初めのところは、かぼちゃの馬車事件をベース。
本編の部分は、再建の神様と言われた早川種三の話を小説に仕立てたもの。
再建のノウハウを学ぶにはわかりやすいが、純粋な小説として楽しむには種三のエピソードが多少うるさく感じる気もするが。
現実として、団体から個人へと客層が変化した事で寂れた温泉街が多々見られるが、この話のように再建してくれる人が出現してくれるとよいと思わずにはいられない。
Posted by ブクログ
ホテルの再建は、こんなに簡単ではないと思うけど、、、エンタメ小説としては、楽しめたかな。
早川種三さんの凄さがいまいちピンとこないため、所々で偉業や例え話が差し込まれるけど、少しクドかったかも??
Posted by ブクログ
物語として面白かったが、再建に至る取引先や金融機関とのやりとりや何がそれぞれの課題でどのような突破口があるのかといった細部がそれほど描写されなかったのが残念。
リーダーのあり方心構えについては参考になった。
Posted by ブクログ
「再建の神様」と呼ばれた早川種三を慕う銀行マンの春木種生は、企業収益を優先するあまり不正まがいの投資物件やローンがまかり通っている銀行を飛び出した。

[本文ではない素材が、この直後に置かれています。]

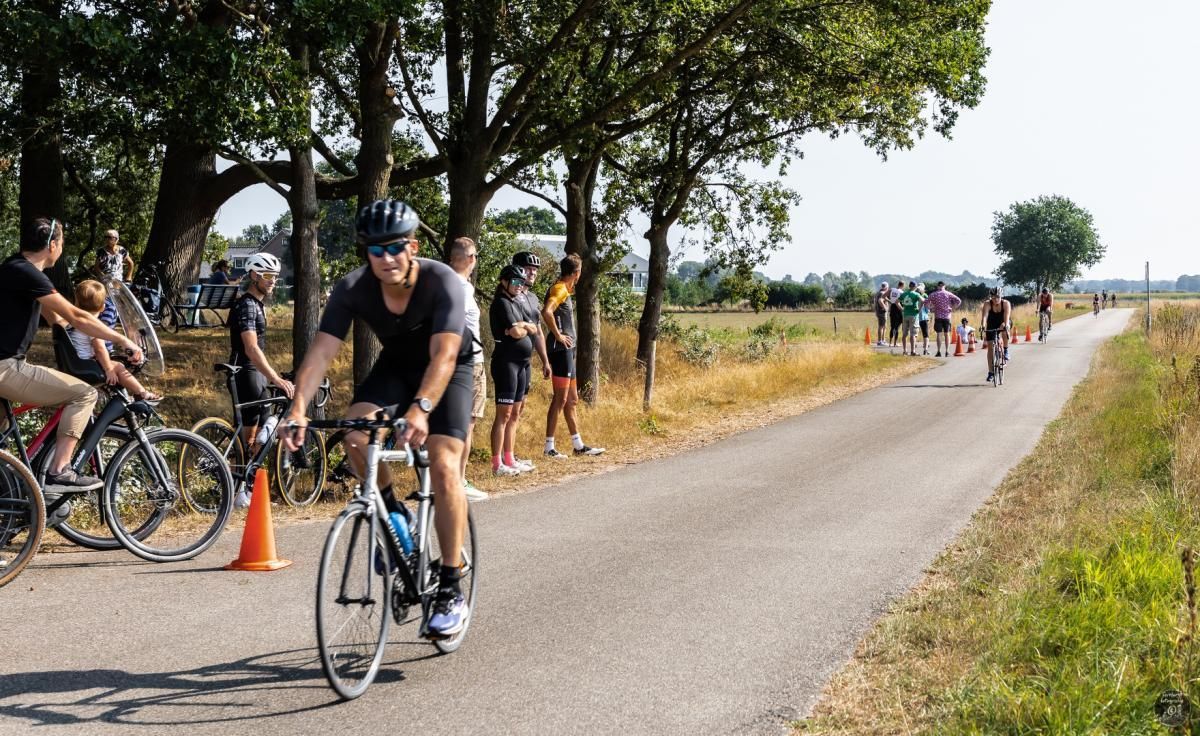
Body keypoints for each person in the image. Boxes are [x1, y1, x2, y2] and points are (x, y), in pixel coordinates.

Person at [284, 199, 474, 637]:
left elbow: (444, 355)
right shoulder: (353, 288)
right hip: (396, 367)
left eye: (394, 247)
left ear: (413, 247)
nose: (386, 258)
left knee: (444, 464)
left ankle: (450, 586)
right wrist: (297, 408)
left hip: (449, 370)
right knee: (354, 433)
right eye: (375, 249)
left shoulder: (442, 281)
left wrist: (421, 409)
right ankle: (394, 516)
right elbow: (322, 352)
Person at [0, 218, 144, 496]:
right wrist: (123, 340)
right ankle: (59, 471)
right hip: (5, 367)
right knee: (84, 395)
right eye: (62, 243)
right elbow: (76, 317)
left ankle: (11, 497)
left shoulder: (13, 268)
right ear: (52, 245)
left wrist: (84, 331)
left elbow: (57, 317)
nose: (62, 248)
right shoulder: (28, 273)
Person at [228, 252, 294, 506]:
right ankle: (239, 492)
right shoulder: (247, 305)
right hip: (245, 372)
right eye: (267, 276)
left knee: (265, 430)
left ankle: (248, 488)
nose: (273, 281)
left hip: (253, 373)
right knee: (251, 437)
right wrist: (275, 378)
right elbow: (251, 348)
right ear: (254, 275)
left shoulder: (257, 304)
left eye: (275, 277)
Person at [542, 254, 604, 459]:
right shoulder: (560, 289)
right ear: (576, 273)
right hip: (561, 351)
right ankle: (549, 448)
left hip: (568, 351)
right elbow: (547, 312)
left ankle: (578, 446)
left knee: (572, 399)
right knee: (560, 398)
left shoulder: (565, 290)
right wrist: (558, 335)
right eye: (580, 271)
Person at [67, 280, 161, 401]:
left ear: (76, 303)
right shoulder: (93, 326)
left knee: (113, 362)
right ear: (103, 307)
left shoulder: (73, 322)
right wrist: (109, 369)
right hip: (85, 365)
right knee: (118, 366)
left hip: (73, 362)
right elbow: (99, 349)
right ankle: (142, 393)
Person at [448, 237, 488, 501]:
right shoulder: (461, 288)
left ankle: (449, 477)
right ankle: (458, 479)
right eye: (475, 256)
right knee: (467, 423)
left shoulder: (447, 284)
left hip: (457, 361)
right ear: (471, 259)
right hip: (469, 362)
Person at [489, 265, 535, 477]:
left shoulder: (516, 301)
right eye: (515, 281)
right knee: (504, 414)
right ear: (504, 281)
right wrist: (520, 328)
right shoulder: (501, 302)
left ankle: (510, 458)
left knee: (515, 413)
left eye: (522, 282)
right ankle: (497, 463)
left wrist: (522, 324)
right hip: (506, 363)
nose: (519, 286)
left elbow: (532, 327)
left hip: (522, 363)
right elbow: (516, 333)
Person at [507, 251, 551, 472]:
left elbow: (538, 332)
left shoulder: (532, 298)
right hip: (510, 360)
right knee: (509, 410)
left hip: (527, 360)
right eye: (528, 268)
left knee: (520, 408)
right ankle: (505, 456)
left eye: (535, 269)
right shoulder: (512, 296)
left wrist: (545, 360)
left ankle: (511, 454)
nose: (532, 273)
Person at [980, 288, 1011, 382]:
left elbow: (1006, 317)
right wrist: (983, 326)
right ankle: (991, 372)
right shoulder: (987, 304)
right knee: (990, 347)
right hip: (992, 323)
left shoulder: (1006, 303)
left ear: (1001, 296)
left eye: (998, 297)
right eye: (993, 297)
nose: (995, 299)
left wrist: (1006, 325)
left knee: (1004, 327)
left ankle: (1006, 349)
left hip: (1003, 321)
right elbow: (984, 317)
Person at [925, 281, 962, 357]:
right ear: (944, 286)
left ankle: (938, 351)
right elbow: (959, 300)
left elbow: (926, 302)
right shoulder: (948, 294)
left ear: (938, 286)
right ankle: (947, 351)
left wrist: (931, 308)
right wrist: (953, 308)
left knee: (939, 334)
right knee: (947, 333)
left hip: (938, 316)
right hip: (947, 316)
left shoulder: (933, 294)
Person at [898, 281, 924, 356]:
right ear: (915, 287)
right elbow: (923, 301)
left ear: (909, 286)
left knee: (904, 334)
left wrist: (902, 309)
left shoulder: (904, 294)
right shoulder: (916, 294)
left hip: (905, 315)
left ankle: (905, 351)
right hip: (913, 315)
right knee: (913, 334)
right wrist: (919, 309)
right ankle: (913, 351)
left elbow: (896, 302)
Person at [916, 283, 930, 355]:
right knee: (926, 334)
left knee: (915, 333)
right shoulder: (925, 296)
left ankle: (914, 348)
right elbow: (927, 309)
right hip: (924, 317)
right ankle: (925, 349)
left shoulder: (914, 296)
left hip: (915, 317)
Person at [887, 281, 903, 347]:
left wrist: (890, 301)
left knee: (892, 326)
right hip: (898, 309)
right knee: (897, 327)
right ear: (902, 285)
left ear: (898, 284)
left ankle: (890, 343)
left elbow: (883, 296)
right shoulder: (902, 292)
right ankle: (895, 343)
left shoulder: (892, 289)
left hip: (892, 307)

偶然に乗り合わせた新幹線のなかで、企業再建請負人の渋沢栄二と出合い、会津若松の奥座敷として二百年以上の歴史を有する、川の湯温泉の旅館の再建に携わることになる。
Posted by ブクログ
渋沢ブームに乗った、旅館再建のYA作品です。
経済小説としては少し都合の良すぎるところがありますし、東日本大震災やコロナをテーマに採り入れた部分はタイムリーで時代に即応していると感じるものの、やや「説教くさい」印象もいなめませんでした。